Unpublished excerpt from the 2018 novel

by Chris Offutt

From Spring 2018

Jimmy picked Tucker up at the prison and drove highway 62 to the town of Princeton, where Tucker bought a long-barreled Colt .38 Police Special.  A four-inch barrel would hide better, but Tucker liked the idea of wearing the same gun as lawmen.  They stopped at a roadside diner called the Trixie Grill and took a booth, sitting in their jackets and hats, countrymen in town.  Tucker ordered fried chicken, green beans, cornbread and coffee.  Jimmy renewed his empty stomach with another breakfast.  

Clad in a white dress, lightly stained from food, the waitress walked briskly away, nylons brushing her thighs with every step.  Her dark hair was pulled back in a ponytail, the sides held by bobby pins tipped with plastic.  Tucker couldn’t recall the last time he’d seen bobby pins, didn’t know he’d missed them.  He watched her hips twitch.  From the dormant region below his belt he felt a vague heat, a kind of stirring.  He missed his wife. 

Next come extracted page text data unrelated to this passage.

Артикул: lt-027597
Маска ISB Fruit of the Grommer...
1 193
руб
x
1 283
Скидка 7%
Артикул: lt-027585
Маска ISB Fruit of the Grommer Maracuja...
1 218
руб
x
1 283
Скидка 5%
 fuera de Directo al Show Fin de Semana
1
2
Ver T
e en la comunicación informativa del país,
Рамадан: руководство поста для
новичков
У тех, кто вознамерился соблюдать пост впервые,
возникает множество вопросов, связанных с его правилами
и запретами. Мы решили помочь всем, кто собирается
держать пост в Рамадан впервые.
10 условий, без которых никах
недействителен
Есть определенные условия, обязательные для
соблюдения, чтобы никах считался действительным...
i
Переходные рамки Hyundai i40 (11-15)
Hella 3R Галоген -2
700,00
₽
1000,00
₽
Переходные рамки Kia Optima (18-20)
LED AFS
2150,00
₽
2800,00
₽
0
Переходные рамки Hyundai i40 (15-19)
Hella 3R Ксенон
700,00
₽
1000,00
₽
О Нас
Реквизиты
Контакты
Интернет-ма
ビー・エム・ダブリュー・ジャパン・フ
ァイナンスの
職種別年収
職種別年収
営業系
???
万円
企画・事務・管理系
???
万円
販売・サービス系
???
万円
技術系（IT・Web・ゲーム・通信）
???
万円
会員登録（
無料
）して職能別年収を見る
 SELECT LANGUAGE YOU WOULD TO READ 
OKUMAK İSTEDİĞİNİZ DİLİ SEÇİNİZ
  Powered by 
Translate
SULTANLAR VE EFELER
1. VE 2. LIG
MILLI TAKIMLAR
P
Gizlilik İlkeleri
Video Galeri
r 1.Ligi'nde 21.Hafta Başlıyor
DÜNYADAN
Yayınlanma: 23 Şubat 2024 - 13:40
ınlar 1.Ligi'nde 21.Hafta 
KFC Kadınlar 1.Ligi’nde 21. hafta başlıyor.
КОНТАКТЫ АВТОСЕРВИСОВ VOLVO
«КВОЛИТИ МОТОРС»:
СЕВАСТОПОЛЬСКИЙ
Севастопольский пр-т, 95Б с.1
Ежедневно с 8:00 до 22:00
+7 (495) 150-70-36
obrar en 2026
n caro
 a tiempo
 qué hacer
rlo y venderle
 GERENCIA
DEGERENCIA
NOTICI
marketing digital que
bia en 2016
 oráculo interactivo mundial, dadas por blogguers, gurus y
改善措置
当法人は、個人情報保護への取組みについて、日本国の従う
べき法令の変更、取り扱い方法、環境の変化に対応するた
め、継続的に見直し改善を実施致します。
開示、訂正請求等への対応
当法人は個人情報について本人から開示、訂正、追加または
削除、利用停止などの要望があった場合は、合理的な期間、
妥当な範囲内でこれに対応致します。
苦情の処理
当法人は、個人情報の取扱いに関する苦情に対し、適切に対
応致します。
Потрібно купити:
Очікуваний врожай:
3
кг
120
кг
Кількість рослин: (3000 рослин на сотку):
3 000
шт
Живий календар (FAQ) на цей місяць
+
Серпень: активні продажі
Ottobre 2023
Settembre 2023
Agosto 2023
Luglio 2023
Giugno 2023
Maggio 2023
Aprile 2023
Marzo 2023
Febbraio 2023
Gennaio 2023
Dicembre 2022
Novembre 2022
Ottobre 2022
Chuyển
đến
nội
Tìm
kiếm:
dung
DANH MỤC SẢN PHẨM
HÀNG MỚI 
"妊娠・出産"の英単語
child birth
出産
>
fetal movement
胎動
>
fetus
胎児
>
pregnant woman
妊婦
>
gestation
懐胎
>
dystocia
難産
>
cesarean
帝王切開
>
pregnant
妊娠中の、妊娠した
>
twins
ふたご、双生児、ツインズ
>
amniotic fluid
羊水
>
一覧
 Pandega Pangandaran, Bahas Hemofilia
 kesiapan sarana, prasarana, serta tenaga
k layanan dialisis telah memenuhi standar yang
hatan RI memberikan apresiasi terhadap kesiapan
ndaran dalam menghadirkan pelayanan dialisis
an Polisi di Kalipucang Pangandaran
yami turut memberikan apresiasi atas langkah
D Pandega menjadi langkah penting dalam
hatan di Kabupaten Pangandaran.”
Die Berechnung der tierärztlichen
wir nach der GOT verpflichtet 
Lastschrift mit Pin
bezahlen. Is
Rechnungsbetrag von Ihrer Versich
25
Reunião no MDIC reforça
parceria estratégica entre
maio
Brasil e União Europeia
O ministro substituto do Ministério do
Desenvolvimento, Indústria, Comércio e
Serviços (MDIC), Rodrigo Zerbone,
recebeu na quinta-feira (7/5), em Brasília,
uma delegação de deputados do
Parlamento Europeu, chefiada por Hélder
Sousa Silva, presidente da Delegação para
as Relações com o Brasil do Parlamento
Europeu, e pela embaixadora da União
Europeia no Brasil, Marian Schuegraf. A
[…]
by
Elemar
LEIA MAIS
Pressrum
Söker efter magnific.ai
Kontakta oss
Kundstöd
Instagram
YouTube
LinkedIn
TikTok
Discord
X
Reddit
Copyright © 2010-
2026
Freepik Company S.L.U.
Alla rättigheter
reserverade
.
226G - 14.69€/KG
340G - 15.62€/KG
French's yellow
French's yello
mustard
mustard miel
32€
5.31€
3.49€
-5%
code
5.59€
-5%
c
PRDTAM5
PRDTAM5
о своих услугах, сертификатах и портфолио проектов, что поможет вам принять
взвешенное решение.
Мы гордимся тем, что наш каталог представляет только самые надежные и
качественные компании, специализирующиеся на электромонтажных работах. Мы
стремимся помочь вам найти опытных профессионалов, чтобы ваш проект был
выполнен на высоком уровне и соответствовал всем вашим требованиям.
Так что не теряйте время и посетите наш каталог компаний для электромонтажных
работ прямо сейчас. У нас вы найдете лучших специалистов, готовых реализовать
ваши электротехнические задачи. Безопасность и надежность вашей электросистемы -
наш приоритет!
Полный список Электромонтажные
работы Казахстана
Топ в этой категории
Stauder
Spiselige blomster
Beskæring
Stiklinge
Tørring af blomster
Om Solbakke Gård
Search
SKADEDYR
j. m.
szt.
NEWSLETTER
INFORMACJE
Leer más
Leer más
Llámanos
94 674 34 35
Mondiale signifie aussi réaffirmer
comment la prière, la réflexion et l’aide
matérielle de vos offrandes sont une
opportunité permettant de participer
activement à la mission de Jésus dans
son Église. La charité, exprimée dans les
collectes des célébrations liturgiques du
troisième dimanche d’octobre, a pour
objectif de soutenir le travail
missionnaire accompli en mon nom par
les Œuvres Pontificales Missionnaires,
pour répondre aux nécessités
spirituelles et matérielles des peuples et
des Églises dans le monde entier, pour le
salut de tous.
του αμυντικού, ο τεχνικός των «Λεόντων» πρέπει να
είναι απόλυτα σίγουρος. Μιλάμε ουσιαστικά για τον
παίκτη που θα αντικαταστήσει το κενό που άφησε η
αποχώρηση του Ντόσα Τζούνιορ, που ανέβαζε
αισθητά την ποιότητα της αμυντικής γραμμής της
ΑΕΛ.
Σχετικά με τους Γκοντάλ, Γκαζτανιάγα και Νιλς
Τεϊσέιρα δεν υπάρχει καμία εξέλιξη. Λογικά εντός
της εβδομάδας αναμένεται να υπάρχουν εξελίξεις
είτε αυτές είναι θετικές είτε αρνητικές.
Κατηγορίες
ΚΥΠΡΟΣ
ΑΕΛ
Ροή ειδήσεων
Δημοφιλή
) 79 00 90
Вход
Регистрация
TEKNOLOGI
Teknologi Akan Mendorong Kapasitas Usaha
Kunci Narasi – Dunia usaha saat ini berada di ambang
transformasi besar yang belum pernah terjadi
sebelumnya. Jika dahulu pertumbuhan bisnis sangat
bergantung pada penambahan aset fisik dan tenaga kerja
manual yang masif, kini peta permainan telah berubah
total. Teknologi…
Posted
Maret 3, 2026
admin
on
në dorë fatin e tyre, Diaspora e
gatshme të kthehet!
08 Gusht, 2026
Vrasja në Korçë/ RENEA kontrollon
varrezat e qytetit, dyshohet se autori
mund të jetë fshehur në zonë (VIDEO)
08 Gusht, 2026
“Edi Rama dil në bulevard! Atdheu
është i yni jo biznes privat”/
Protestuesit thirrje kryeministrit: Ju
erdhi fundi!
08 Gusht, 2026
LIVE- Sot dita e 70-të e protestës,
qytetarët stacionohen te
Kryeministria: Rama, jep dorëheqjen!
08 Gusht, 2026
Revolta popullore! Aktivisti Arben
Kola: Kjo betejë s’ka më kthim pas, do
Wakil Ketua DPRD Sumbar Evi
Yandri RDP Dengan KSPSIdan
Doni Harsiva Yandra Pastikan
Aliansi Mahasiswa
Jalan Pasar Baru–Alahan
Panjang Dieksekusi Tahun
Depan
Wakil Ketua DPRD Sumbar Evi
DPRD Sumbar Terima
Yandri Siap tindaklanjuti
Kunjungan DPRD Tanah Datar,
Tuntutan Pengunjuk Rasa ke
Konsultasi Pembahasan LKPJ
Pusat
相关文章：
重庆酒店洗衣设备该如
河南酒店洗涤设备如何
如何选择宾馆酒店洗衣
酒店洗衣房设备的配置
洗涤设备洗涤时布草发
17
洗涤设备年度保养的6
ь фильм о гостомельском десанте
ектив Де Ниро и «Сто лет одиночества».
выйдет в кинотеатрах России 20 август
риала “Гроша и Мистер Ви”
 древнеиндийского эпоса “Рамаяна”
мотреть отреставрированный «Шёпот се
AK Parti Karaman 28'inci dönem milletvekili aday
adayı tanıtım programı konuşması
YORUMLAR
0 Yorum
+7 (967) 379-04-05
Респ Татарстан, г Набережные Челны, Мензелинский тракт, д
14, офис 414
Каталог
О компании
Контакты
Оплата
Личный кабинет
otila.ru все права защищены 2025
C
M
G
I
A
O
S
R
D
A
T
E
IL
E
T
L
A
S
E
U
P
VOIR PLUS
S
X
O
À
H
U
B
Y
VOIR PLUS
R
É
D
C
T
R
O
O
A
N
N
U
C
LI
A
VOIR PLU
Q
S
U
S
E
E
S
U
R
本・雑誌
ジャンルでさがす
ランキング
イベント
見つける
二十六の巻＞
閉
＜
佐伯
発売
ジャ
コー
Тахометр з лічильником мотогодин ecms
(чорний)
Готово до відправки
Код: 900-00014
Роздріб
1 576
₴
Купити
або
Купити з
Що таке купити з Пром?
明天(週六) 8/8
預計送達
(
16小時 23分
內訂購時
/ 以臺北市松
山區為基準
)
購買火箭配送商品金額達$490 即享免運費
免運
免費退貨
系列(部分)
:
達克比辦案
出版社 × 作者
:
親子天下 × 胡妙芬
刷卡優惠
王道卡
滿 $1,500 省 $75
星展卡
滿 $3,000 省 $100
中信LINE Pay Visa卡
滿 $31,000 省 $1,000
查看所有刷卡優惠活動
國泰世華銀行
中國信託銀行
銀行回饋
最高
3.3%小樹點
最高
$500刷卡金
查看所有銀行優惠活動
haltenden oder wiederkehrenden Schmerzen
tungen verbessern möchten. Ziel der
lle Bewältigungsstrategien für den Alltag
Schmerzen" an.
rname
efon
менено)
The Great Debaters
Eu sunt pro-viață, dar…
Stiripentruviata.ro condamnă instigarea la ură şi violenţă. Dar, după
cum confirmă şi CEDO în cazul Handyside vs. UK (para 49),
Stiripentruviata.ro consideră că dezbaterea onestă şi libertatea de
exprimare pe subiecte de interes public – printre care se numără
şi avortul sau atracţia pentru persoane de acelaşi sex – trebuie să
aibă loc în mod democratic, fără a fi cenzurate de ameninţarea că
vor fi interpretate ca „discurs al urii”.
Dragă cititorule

Fastened to the end of the table was a glass-enclosed Rolodex operated by pushbuttons that presented an array of songs.  Jimmy slid a nickel in a slot and pressed the greasy buttons.  From a jukebox in the back of the diner came a raucous noise, as offensively distorted as men yelling in prison and clattering tin plates against the bars.

“What the hell is that?” Tucker said.

“Surfin’ Bird,” Jimmy said.  “Bird is the word.  It’s the Trashmen.”

“Turn it off.”

“Can’t.  Ain’t no on or off to it.”

“Go over there and unplug it.”

Jimmy’s impulse was to object until he saw the grimness in Tucker’s eyes.  He unfolded his lankness from the cramped booth, went to the back of the diner and kicked the jukebox.  The needle hopped twice and reached the blank part of the disc.  The music stopped as the mechanical arm lifted and swung to its place of rest.  The waitress gave him a dirty look and he rolled his eyes to indicate Tucker hunched over his coffee.  Jimmy returned, sliding across the swollen vinyl seat crisscrossed with tape.  

“Happy now?” he said, and regretted speaking.

“Ain’t they got no Gentleman Jim Reeve?” Tucker said.

“He died.”

“Say he died?”

“Some kind of plane crash,” Jimmy said.  “Can’t trust a plane.” 

“What about Hank Williams?”

“He died, too.  That old time shit’s done.  Now it’s surf and folk and Motown.  Want to hear it?”

Tucker shook his head.  

“It’s cool,” Jimmy said as if he was testing a new word to go with his clothes, then repeated it with more confidence.  “Cool.”

The waitress brought their meals on heavy ceramic plates and refilled their coffee.  Tucker began eating in a methodical way, forearms on the table to guard his food, one hand holding the edge of the plate in case he needed a weapon.  Six years he’d waited for cornbread and it was too dry.  Worse, Hank was dead.